EXTRACT TO READ
ParsOnline is an Iranian Internet Service Provider based in Tehran. Founded in 1999 by two Iranian entrepreneurs, and has over 750 employees. It is the largest private ISP in Iran, providing a full range of ISP services for both residential and business customers.

Products and services
 ADSL Internet services
 Dialup Internet
 VSAT
 Broadband Internet
 Bandwidth
 Telephone Cards for low cost outgoing international phone calls
 Data Center Services
 VPN
 WiMAX based on WiMAX 802.16e standard, the first provider of this version of WiMAX in Middle East
 NOC (Network Operation Center)
 Network consultation, design and implementation

Pars Online was the first company in Iran to be awarded a PAP license (allowing them to deploy ADSL), and also hold a VSAT license, allowing them to sell VSAT services.

Transfer of shares of the company
Following extensive negotiations, finally in March 2019, Hi Web (a publicly traded company on the Tehran Stock Exchange) purchased all the shares of Pars Online and became 100% owner of the company.

Offices, coverage and representation
The head office is in central Tehran, although Pars Online has many POP's around Tehran and Iran, in addition to agencies in other major cities.

EXTRACTED ENTRIES
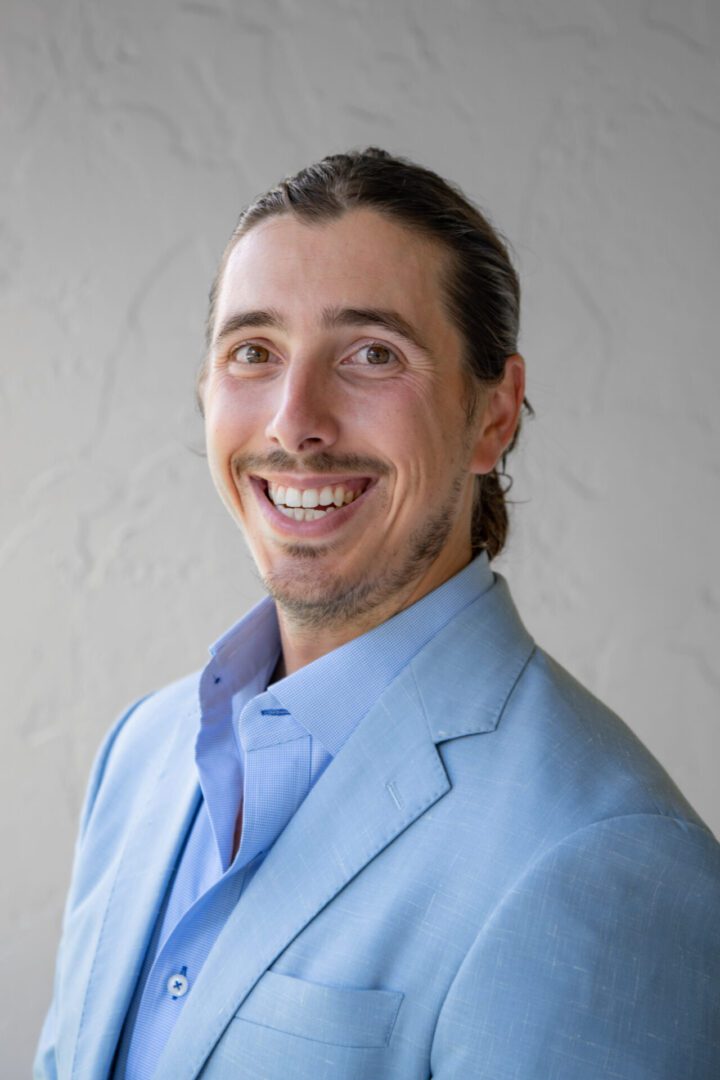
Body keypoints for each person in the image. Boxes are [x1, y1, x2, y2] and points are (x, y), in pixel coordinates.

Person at [36, 148, 720, 1080]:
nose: (293, 421)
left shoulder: (608, 862)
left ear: (494, 413)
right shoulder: (141, 755)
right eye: (253, 352)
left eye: (371, 355)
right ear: (205, 392)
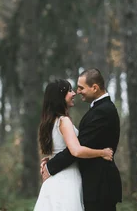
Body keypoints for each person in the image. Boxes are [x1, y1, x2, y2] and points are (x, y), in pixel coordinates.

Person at [41, 69, 122, 211]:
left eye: (81, 88)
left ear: (95, 88)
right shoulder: (96, 110)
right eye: (73, 89)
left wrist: (51, 166)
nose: (77, 92)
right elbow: (76, 148)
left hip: (100, 185)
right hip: (90, 184)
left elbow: (78, 148)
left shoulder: (103, 111)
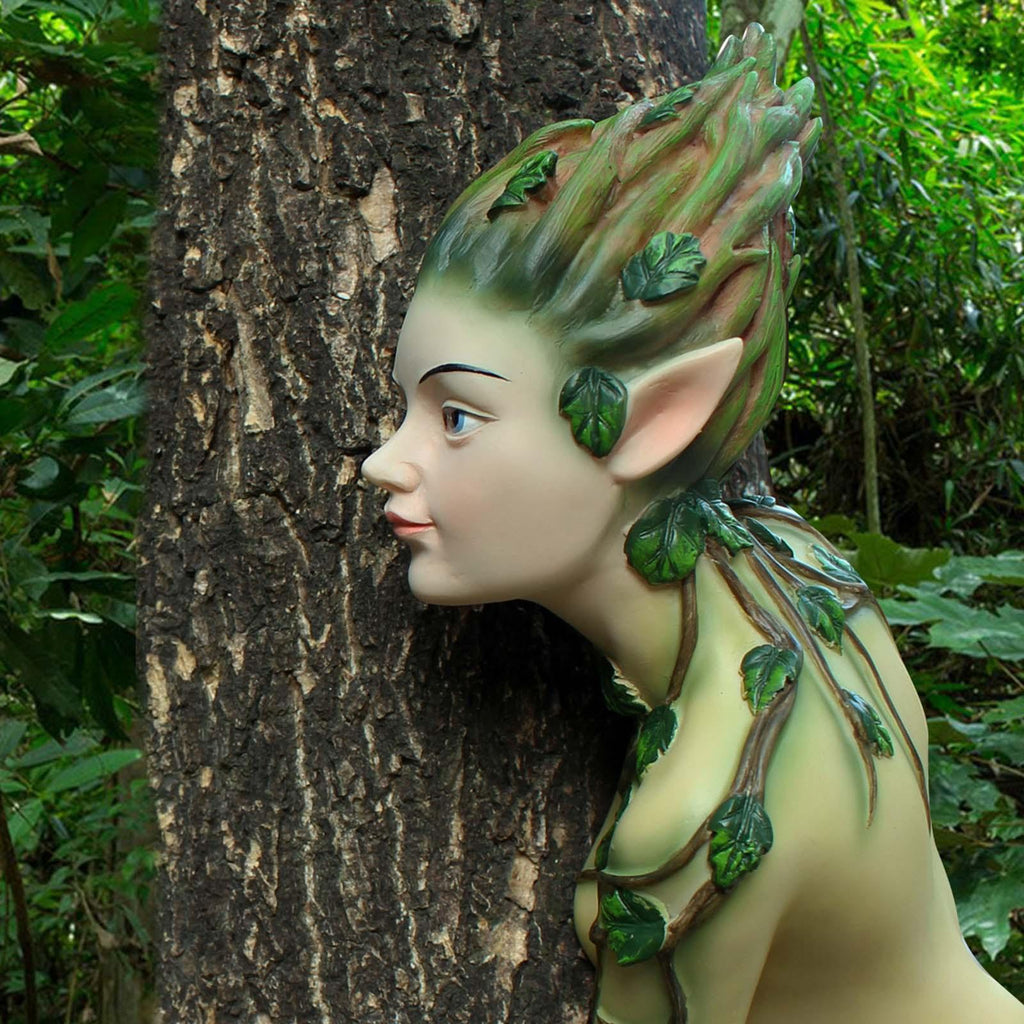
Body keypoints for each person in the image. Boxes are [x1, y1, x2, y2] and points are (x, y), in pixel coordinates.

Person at [361, 24, 1024, 1024]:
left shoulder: (691, 834)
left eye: (456, 417)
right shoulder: (800, 567)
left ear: (656, 422)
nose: (385, 459)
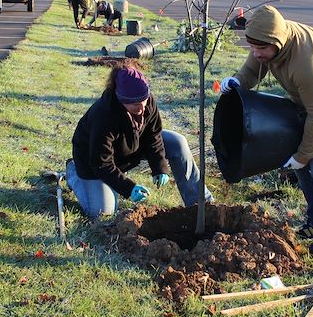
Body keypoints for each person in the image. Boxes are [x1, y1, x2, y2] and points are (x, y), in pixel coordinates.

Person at [219, 5, 313, 257]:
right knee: (299, 159)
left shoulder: (306, 62)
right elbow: (251, 70)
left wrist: (303, 156)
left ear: (277, 43)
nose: (255, 53)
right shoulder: (267, 39)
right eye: (252, 47)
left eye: (261, 49)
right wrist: (237, 81)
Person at [67, 62, 214, 219]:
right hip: (94, 163)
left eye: (144, 101)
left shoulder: (145, 100)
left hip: (129, 148)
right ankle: (72, 172)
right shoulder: (103, 115)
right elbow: (101, 163)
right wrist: (128, 188)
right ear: (121, 100)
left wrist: (159, 167)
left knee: (177, 142)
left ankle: (201, 203)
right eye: (136, 104)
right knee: (103, 213)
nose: (143, 108)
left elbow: (153, 135)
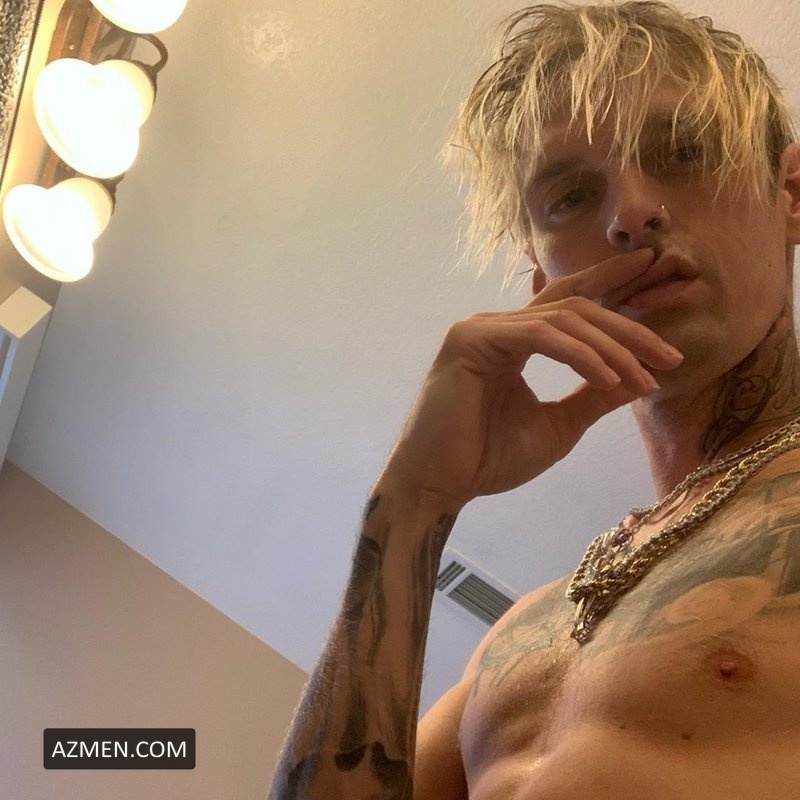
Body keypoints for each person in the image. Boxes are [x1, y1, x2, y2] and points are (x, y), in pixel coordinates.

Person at [269, 2, 800, 797]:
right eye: (573, 195)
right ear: (544, 279)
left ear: (792, 195)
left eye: (686, 150)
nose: (631, 214)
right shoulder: (521, 636)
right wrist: (413, 504)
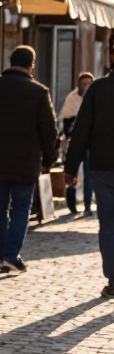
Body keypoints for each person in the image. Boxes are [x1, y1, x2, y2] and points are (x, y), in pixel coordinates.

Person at [0, 45, 58, 275]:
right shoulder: (39, 92)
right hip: (25, 162)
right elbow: (49, 131)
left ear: (11, 61)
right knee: (21, 208)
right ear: (31, 65)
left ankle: (5, 254)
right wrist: (49, 160)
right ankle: (10, 254)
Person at [64, 64, 114, 298]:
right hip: (103, 168)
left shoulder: (98, 89)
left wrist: (71, 168)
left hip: (104, 167)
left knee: (108, 224)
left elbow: (82, 129)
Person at [60, 71, 94, 216]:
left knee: (89, 174)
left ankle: (87, 204)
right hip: (74, 142)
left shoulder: (96, 97)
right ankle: (72, 204)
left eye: (89, 83)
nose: (86, 86)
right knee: (71, 171)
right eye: (84, 83)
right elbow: (66, 120)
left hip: (91, 143)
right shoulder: (72, 98)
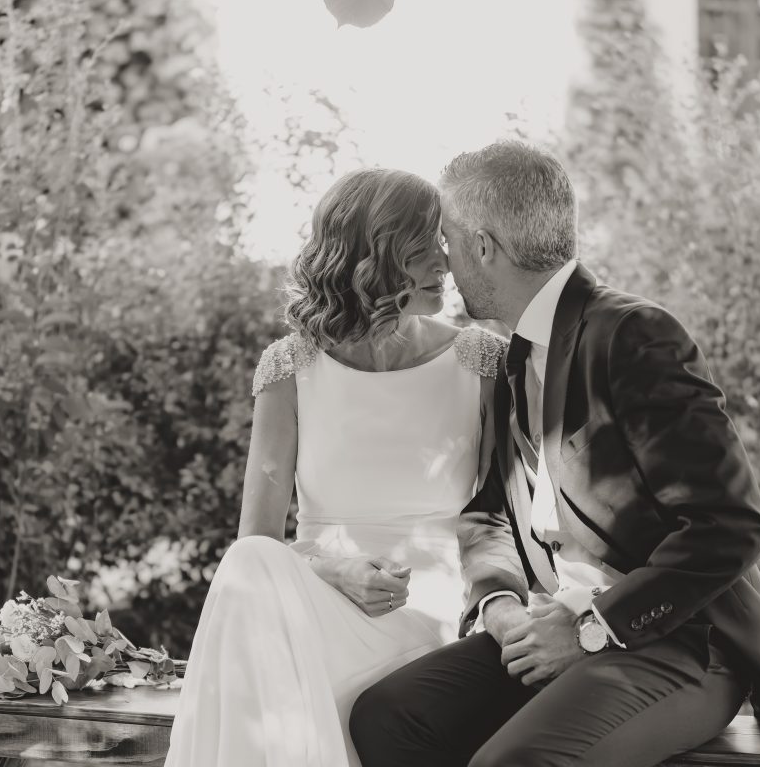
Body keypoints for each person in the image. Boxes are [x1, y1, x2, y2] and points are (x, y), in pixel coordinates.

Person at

TASK TO CARRY OUT
Can you carry the write-up on ParsOnline, the Tehran internet provider, further, picking up after its final sentence?

ANSWER FOR THE TASK
Pars Online offer ADSL and/or other services in the following cities: Ahvaz, Arak, Asalouyeh, Babol, Bandar Abbas, Birjand, Bojnourd (also spelt Bojnoord or Bujnurd), Bushehr, Esfahan (also spelt Isfahan), Qom (also spelt Ghom), Hamedan, Karaj, Kerman, Kermanshah, Mashad, Pardis, Orumieh, Qazvin (also spelt Ghazvin), Rasht, Sanandaj, Sari, Shahriar, Shiraz, Tabriz, Tehran, Yazd, Zahedan and Zanjan.

Data center
Pars Online established the first private data center in Iran at Pardis Technology Park in Pardis, 20 km outside greater Tehran.

Competition
According to a United Nations report, Pars Online, along with Afranet and Neda, are in major competition in VOIP services. Pars Online is in major competition with Afranet, Shatel, Sepanta, Neda Rayaneh, and other local ISPs.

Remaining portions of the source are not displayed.